We found that patients with type 2 diabetes with greater BMI level tended to be at risk for poor glycemic control. Similarly, one related study in the US reported positive associations between being overweight or obese and having uncontrolled type 2 diabetes29. Additionally, strong evidence was found that obesity management could be beneficial in treating type 2 diabetes30,31. Related studies have reported that the sustained weight loss has been illustrated to improve glycemic control32,33. Thus, the dietary therapy and weight management should be encouraged for patients with type 2 diabetes to better glycemic control.

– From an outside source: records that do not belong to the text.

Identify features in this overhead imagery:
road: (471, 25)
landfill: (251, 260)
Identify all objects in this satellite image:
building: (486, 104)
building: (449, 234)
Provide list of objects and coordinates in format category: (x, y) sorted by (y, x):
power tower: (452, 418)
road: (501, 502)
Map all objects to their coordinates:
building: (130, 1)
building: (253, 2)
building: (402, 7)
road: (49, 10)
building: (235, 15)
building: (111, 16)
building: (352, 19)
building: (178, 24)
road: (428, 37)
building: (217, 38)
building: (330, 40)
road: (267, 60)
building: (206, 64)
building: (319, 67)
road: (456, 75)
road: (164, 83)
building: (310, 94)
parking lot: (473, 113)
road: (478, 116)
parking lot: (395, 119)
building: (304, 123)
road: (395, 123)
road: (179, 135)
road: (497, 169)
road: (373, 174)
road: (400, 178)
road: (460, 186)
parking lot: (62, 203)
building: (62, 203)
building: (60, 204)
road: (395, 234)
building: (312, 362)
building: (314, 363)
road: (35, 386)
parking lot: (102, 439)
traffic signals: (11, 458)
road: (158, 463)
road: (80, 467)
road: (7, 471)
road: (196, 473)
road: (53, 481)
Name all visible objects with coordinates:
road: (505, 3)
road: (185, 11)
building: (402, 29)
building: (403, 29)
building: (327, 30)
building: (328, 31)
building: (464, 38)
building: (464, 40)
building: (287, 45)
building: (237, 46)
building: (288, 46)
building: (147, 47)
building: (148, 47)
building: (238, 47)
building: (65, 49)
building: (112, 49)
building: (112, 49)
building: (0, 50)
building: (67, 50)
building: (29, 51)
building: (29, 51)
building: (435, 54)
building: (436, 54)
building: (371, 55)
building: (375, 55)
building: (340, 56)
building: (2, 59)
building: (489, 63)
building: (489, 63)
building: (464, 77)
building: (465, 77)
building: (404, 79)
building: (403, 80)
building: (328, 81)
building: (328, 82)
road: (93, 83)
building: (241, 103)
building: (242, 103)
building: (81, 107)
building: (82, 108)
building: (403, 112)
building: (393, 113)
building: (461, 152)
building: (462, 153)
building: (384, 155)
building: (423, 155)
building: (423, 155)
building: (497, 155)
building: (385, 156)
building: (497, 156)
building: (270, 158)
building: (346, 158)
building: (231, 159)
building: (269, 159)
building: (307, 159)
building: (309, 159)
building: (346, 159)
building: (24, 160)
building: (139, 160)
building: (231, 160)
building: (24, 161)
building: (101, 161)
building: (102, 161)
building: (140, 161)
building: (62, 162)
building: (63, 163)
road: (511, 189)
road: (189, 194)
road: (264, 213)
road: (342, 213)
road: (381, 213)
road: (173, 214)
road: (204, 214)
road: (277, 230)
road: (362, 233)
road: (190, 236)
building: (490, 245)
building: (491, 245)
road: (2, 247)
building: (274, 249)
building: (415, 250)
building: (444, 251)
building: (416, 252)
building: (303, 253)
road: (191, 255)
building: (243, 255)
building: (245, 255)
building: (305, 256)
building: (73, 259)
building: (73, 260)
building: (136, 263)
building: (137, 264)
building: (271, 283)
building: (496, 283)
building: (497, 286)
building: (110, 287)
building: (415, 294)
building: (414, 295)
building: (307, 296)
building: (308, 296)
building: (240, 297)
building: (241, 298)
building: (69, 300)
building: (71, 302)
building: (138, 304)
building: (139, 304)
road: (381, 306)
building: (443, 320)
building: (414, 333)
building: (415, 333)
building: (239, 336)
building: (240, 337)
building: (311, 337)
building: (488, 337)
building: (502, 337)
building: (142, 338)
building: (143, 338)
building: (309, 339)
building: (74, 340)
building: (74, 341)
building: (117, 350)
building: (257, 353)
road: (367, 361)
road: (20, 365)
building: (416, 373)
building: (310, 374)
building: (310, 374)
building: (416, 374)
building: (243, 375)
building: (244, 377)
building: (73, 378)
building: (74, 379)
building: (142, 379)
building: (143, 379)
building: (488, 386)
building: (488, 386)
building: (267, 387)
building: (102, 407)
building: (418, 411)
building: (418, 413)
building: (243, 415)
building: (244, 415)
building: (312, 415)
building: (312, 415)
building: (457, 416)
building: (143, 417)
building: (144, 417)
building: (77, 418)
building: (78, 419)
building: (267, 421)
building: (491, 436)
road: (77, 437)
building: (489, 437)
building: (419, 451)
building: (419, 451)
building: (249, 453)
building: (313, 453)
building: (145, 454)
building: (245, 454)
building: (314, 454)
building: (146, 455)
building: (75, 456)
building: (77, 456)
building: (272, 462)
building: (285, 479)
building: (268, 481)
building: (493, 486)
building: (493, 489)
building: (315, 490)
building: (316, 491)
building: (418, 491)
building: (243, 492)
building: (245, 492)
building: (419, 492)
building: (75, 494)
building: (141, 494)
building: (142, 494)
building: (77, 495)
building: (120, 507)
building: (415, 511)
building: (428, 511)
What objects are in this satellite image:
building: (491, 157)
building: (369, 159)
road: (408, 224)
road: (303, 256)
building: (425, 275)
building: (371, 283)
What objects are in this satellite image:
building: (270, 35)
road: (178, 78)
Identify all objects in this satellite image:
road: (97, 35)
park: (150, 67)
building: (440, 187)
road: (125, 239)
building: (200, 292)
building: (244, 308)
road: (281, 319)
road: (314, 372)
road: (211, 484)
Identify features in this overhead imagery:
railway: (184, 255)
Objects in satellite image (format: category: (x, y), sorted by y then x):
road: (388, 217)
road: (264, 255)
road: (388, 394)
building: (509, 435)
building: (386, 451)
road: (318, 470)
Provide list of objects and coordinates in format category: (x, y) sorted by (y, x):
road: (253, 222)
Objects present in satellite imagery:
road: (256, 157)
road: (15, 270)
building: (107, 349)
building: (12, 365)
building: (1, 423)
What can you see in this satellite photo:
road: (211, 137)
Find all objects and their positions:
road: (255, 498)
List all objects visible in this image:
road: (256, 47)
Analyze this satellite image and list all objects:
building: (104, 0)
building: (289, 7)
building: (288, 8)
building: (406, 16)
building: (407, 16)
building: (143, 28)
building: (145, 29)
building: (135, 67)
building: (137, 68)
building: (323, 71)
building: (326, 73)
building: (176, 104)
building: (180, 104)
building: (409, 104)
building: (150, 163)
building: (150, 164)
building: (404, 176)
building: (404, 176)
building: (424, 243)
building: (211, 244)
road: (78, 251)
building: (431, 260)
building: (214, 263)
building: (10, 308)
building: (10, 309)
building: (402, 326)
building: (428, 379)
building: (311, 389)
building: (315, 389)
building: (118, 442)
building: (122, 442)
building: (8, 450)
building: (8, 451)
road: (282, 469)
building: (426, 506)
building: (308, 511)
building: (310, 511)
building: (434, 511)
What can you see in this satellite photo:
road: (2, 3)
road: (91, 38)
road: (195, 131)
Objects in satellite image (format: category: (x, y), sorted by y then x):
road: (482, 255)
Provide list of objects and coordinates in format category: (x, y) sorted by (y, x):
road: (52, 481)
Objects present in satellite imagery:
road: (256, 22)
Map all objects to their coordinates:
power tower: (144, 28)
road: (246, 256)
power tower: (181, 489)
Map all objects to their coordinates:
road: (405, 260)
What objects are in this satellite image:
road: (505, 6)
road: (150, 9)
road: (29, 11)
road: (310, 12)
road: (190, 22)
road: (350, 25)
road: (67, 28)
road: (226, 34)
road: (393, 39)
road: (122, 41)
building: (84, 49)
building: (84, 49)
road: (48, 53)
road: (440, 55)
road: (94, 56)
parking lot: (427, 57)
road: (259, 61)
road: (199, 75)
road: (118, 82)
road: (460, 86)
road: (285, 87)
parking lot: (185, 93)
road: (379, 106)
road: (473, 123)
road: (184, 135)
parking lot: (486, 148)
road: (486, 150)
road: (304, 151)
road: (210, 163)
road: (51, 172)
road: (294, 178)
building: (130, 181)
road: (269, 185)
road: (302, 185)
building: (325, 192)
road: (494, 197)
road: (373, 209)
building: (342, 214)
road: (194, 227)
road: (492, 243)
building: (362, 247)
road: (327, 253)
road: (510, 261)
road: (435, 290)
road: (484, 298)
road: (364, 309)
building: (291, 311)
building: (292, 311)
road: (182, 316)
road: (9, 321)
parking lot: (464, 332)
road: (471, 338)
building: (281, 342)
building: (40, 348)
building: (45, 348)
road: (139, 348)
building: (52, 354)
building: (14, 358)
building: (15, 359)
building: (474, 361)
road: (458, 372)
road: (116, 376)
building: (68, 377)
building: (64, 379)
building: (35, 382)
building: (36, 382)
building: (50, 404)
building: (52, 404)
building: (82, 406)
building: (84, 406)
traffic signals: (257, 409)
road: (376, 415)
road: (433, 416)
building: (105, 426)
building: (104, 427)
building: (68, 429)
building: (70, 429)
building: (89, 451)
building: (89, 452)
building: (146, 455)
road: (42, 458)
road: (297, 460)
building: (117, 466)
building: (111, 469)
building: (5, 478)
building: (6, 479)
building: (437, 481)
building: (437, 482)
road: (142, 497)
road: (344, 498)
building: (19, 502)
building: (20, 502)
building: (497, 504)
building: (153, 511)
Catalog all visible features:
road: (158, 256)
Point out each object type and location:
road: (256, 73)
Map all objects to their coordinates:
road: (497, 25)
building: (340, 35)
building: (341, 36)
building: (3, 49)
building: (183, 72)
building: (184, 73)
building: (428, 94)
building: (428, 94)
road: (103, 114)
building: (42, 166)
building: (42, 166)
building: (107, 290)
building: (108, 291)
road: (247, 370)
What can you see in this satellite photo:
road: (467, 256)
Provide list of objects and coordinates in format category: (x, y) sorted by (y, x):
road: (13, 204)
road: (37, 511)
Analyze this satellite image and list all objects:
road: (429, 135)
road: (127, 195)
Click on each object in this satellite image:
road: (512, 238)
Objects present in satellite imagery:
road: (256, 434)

One limitation of this study was the representativeness of the study subject. The study included only patients with type 2 diabetes visiting a hospital for diabetes care and did not include patients with type 2 diabetes receiving care at primary care units, accounting for approximately one half of the overall patients with type 2 diabetes in Thailand in 2015. Additionally, the study did not include subjects from university hospitals. Because this study was the first endeavor to examine type 2 diabetes care outcomes systematically, nationwide in Thailand, we did not have an opportunity to compare the outcomes with the period before the implementation of universal health care coverage in 2002. Limitations of the validity related to factors associated with uncontrolled type 2 diabetes may have occurred in this study. Because the HbA1c blood test was used to define uncontrolled patients with type 2 diabetes (HbA1C > 7% or 53 mmol/mol), the analysis was limited to the group of patients tested for HbA1c during the previous 12 months (72.70, 76.23, 78.80, 77.00, 79.69 and 76.39 in 2011, 2012, 2013, 2014, 2015 and 2018, respectively). Patients not receiving HbA1C tests were not randomized and were more likely to be under the universal health coverage scheme, visit community hospitals, have a shorter duration of diabetes diagnosis and reside in the northern region of the country. Moreover, we only collected data from May to August of each year between 2011 and 2018, although glycemic control may vary by season34,35,36,37.

Conclusion

In conclusion, the study examined the current standards of diabetes care nationwide in hospitals in Thailand. The results showed room for further improvement in the quality of diabetes care. The study findings are useful for health care providers comparing performance and planning quality improvement initiatives. Variations in the outcome of diabetes care were observed among patients of different ages, sex, durations of diabetes, and hypertension comorbidity status and among different hospital levels. At the policy level, the pay-for-performance and chronic disease management programs discussed earlier may improve the current situation38. At the hospital level, regular educational activities, practice guideline development and clinical audits are useful for continuous quality improvement.